API5 functions in bulk mRNA export. (A) Western blot analysis of API5-depleted and API5 WT- and 3Mut-reconstituted HeLa cells. Dox., doxycycline. (B) Western blot analysis of FGF2-depleted HeLa cells. β-Actin was used as a loading control. (C) Determination of API5 depletion and reconstitution of API5 WT or 3Mut by immunocytochemistry. (D) Determination of FGF2 (HMW and LMW FGF2) depletion by immunocytochemistry. (E) Bulk mRNA export was monitored by RNA-FISH using an oligo(dT) probe following API5 depletion (shAPI5/Mock) and reconstitution (API5 WT or API5 3Mut). Cells were treated with actinomycin D for 2 h before the FISH experiment to reduce nascent RNA signals.
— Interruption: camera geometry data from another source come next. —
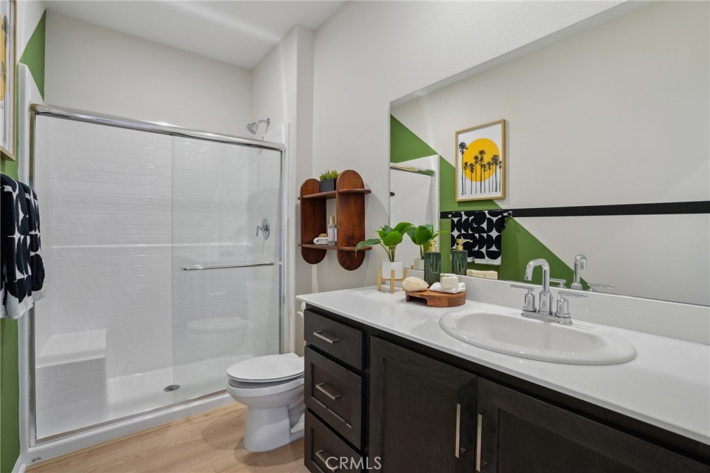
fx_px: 315
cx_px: 355
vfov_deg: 73.7
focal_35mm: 16
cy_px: 236
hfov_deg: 96.8
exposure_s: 1/10
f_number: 7.1
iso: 400
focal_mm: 16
The mean SI ratios of the nuclear/cytosolic fractions were quantified (***P < 0.001, n = 40 for each sample). (F) Same RNA-FISH experiment with FGF2 depletion (***P < 0.001, n = 51 for each sample). (G) Same RNA-FISH experiment after disruption of the API5–FGF2 interaction by treatment with lentiviruses expressing API5-segment 2 peptide (***P < 0.001, n = 50 for each sample).

Figure 6.

API5 functions in 4E-SE containing mRNA export. (A) RT-qPCR analysis of the subcellular levels of 4E-SE-containing mRNAs following API5 depletion and reconstitution. ‘C’ is the cytosolic fraction and ‘N’ is the nucleus fraction. (B) Protein levels were monitored by western blot analysis for the protein products of the representative 4E-SE-containing genes c-MYC and cyclin D1 following API5 depletion and reconstitution. (C) Western blot analysis showing the c-MYC and cyclin D1 levels following FGF2 depletion. (D) Western blot analysis showing the c-MYC and cyclin D1 levels after treatment with lentivirus expressing the API5-segment 2 peptide. Numbers below the western blots indicate the expression of proteins as measured by fold change.

Figure 7.

Model of the API5–FGF2 function A model showing the function of API5–FGF2 in mRNA export and gene expression.